Let $E=\left(C[0,1],\|\cdot \|_{\infty}\right)$ and $K$ be a closed convex subset of $E$ which consists the set of all $f\in E$ such that $$\int^{1/2}_{0}f(s)ds-\int^{1}_{1/2}f(s)ds=1.$$ Prove that $K$ contains no element of minimum norm.
My trial
Suppose for contradiction, that it contains an element of minimum norm. This element can either unique or not. Assume that it is unique. Then, there exists $f_0\in K$ such that $$\|f_0\|=\inf\limits_{f\in K}\|f\|.$$ By characterization of $\inf$, there exists $(f_n)_n\subseteq K$ such that $\|f_n\|\to \|f_0\|\in K.$ However, $(f_n)_n\subseteq K$ implies $(f_n)_n\subseteq \left(C[0,1],\|\cdot \|_{\infty}\right)$ and
$$\int^{1/2}_{0}f_n(s)ds-\int^{1}_{1/2}f_n(s)ds=1.$$
From here, I don't see how to arrive at a contradiction. Can anyone further help?

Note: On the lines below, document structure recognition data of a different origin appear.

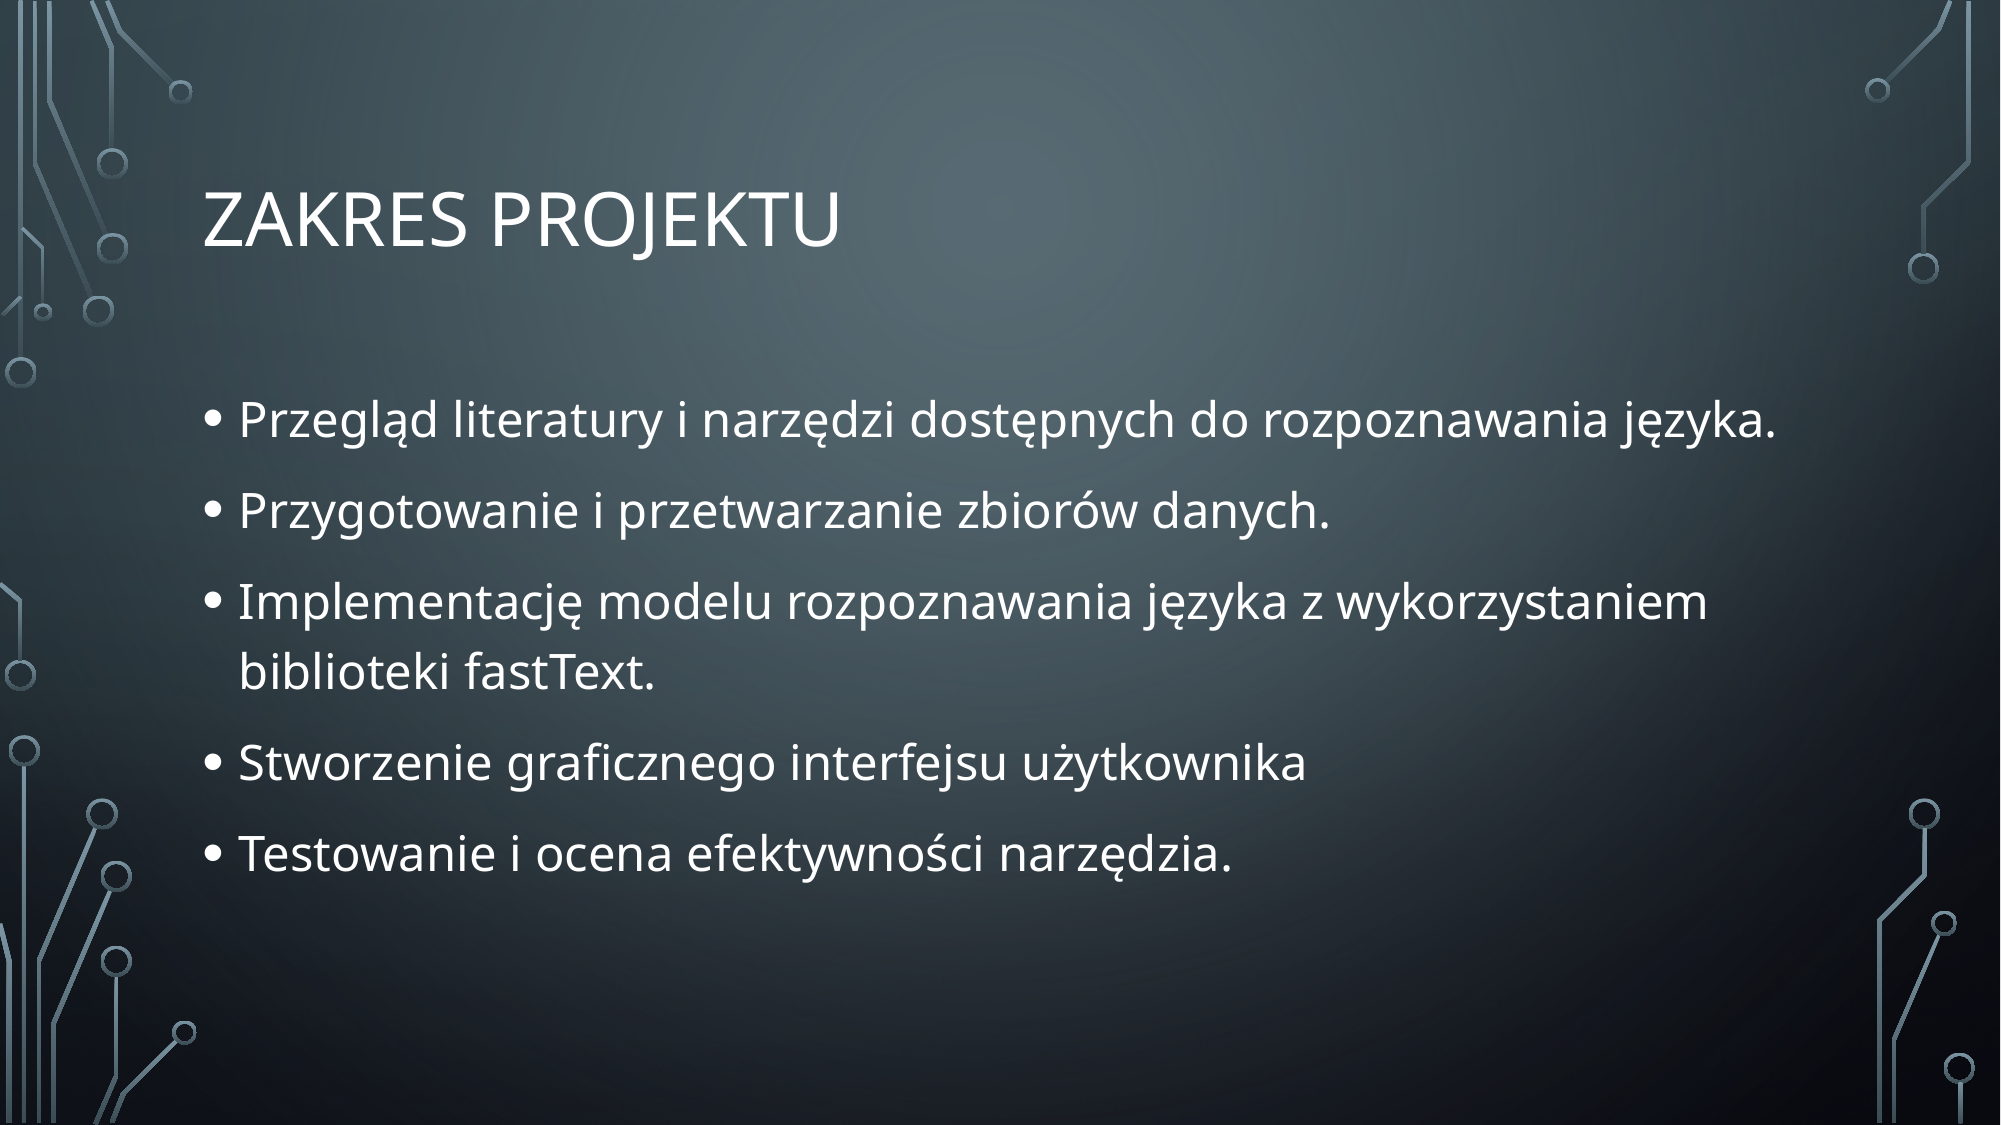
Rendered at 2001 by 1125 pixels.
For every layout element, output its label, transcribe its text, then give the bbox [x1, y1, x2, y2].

list Przegląd literatury i narzędzi dostępnych do rozpoznawania języka. Przygotowanie i przetwarzanie zbiorów danych. Implementację modelu rozpoznawania języka z wykorzystaniem biblioteki fastText. Stworzenie graficznego interfejsu użytkownika Testowanie i ocena efektywności narzędzia. [187, 369, 1813, 950]
title Zakres Projektu [187, 101, 1813, 344]
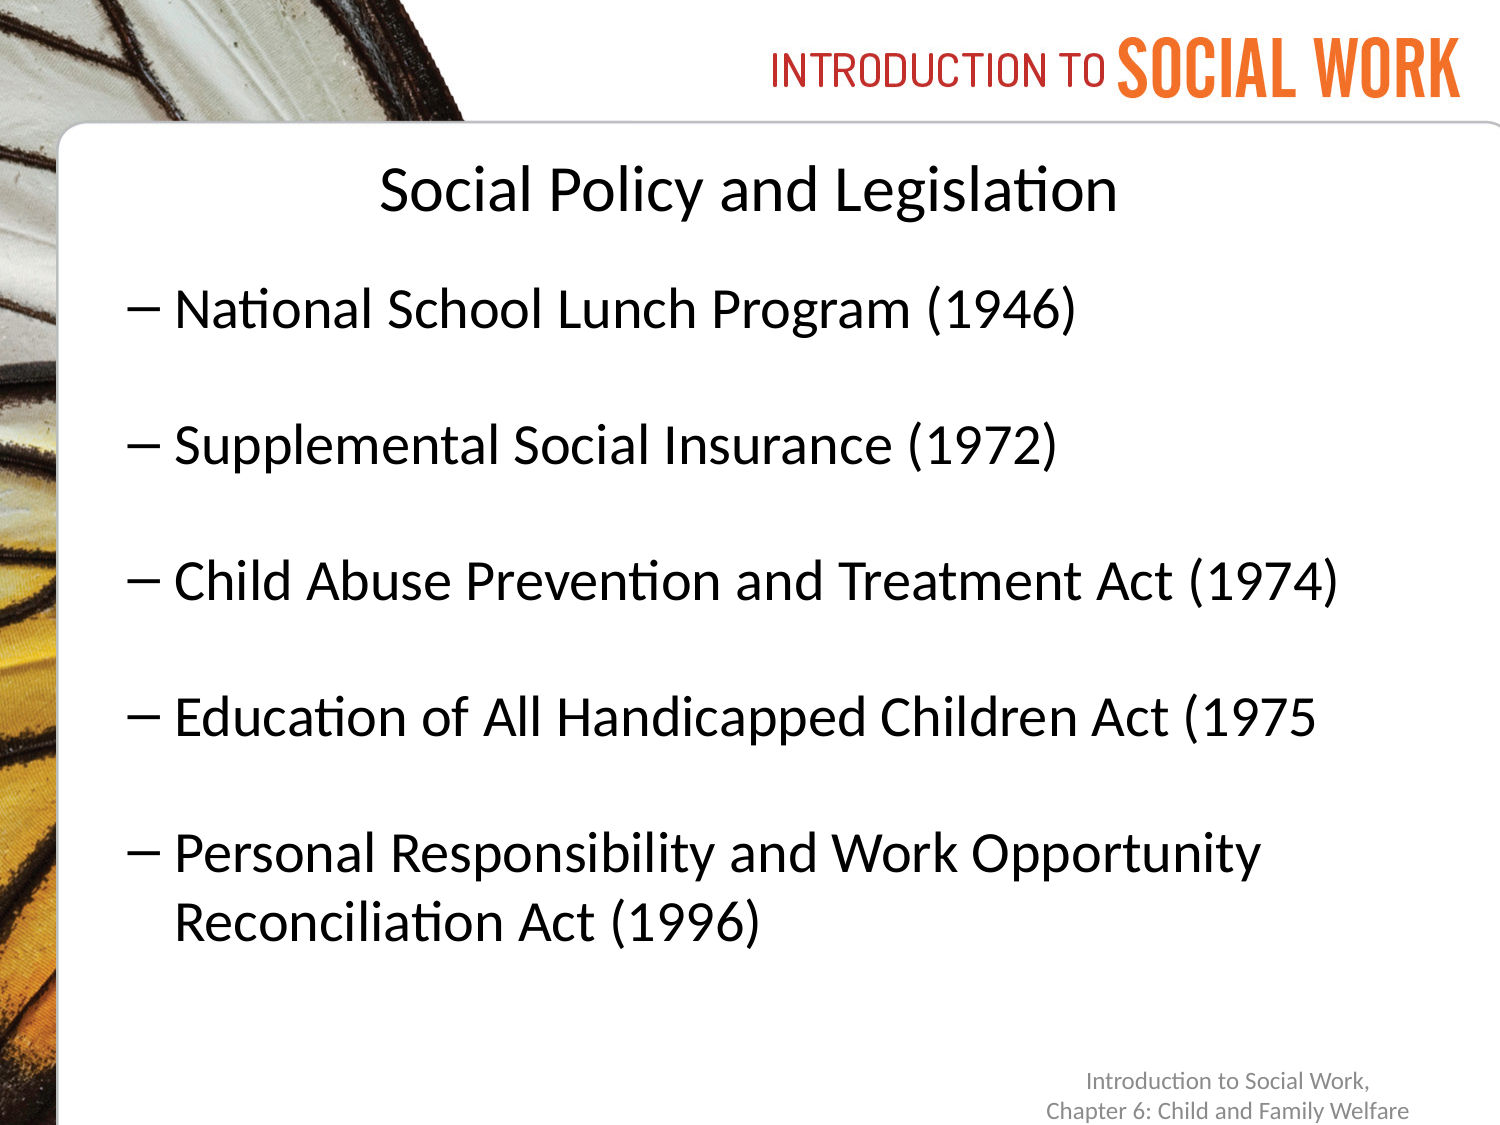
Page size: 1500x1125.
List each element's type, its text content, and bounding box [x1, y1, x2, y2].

title Social Policy and Legislation [75, 137, 1425, 233]
list National School Lunch Program (1946) Supplemental Social Insurance (1972) Child Abuse Prevention and Treatment Act (1974) Education of All Handicapped Children Act (1975 Personal Responsibility and Work Opportunity Reconciliation Act (1996) [37, 262, 1463, 1075]
footer Introduction to Social Work, Chapter 6: Child and Family Welfare [987, 1065, 1475, 1125]
picture [0, 0, 1500, 1125]
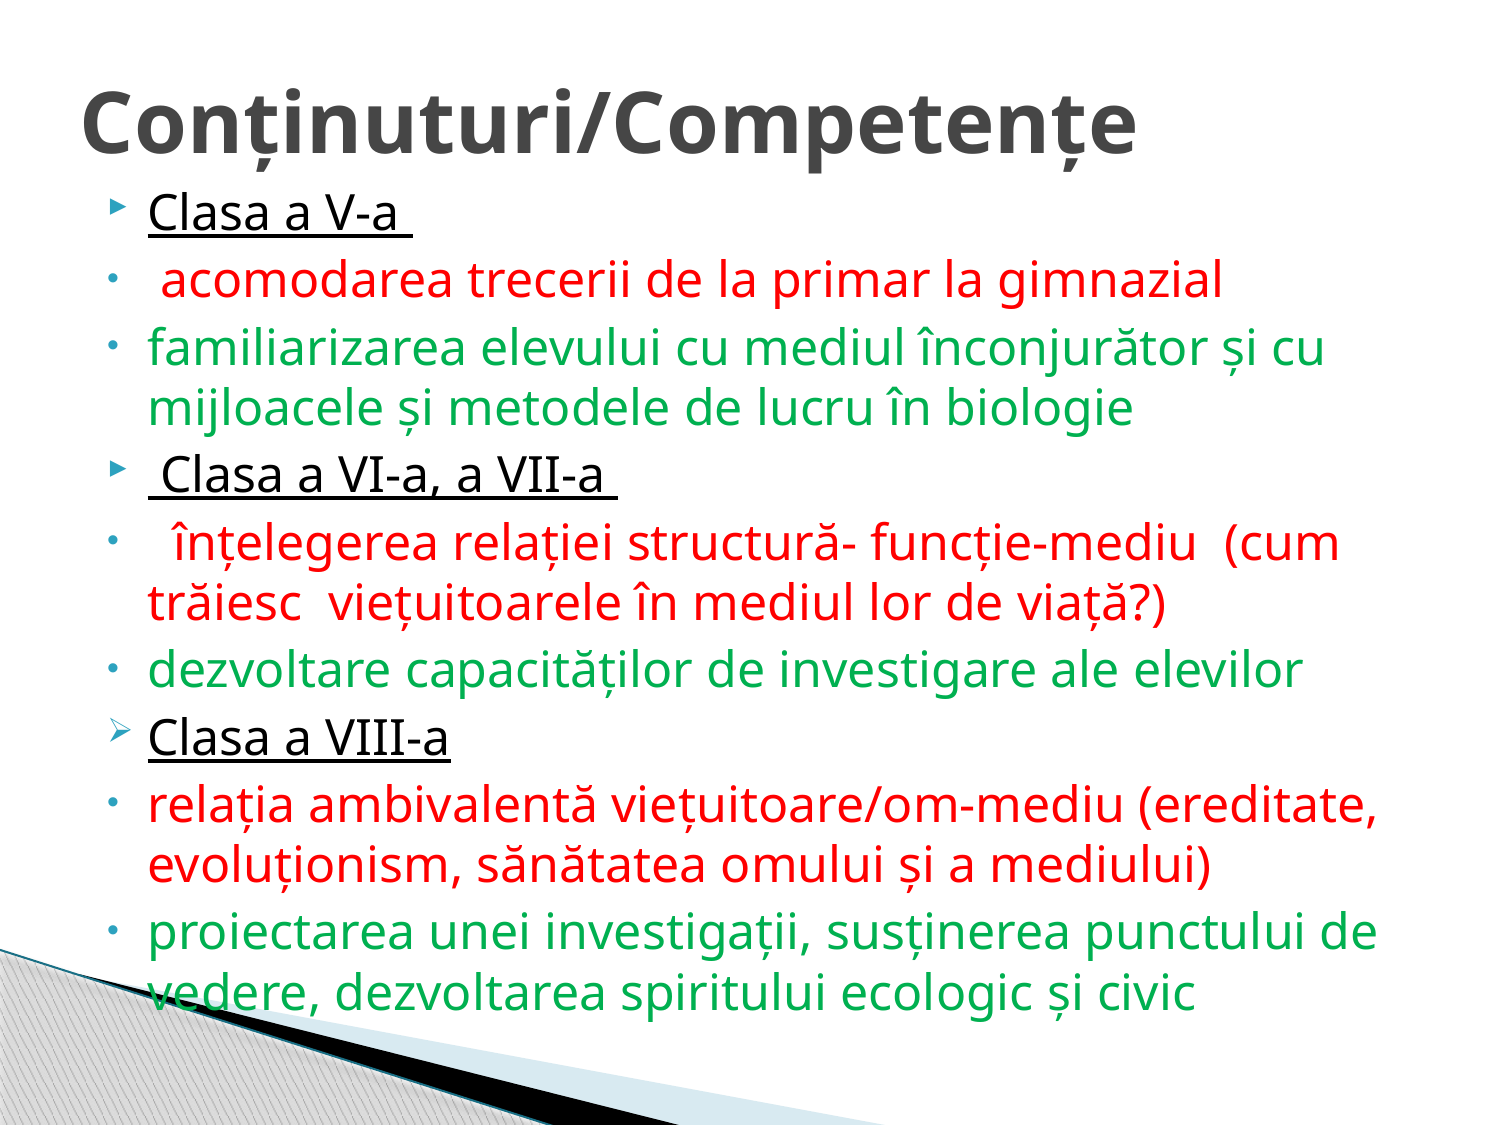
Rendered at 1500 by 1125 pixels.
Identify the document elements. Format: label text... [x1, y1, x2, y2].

By definition of $K$ we see that $1 \leq ||f||$ for all $f \in K$. Let $f_n(x)= 1$ for $x \leq \frac 1 2$, $-2nx+1+n$ for $\frac 1 2 \leq x \leq \frac 1 2 +\frac 1 n$ and $-1$ for $ x\geq \frac 1 2 +\frac 1 n$> Let $c_n=\int_0^{1/2}f_n(x)\, dx-\int_{1/2} ^{1}f_n(x)\, dx$ and $g_n(x) =\frac {f_n(x)} {c_n}$. You can easily verify that $c _n \to 1$ and $g_n \in K$ for all $n$. Also $\|f_n\| =1$ for all $n$. Putting these together we see that $\inf \{\|f\|:f \in K\}=1$.
Now suppose there is an element of norm $1$ in $K$. Then $1=\int_0^{1/2}f(x)-\int_{1/2} ^{1}f(x) \leq \int_0^{1/2}1+\int_{1/2} ^{1}1=1$. Thus equality must hold throughout. This implies that $f(x)=1$ for $x <\frac 1 2$ and $f(x)=-1$ for $x >\frac 1 2$ . But this contradicts the fact that $f$ is continuous.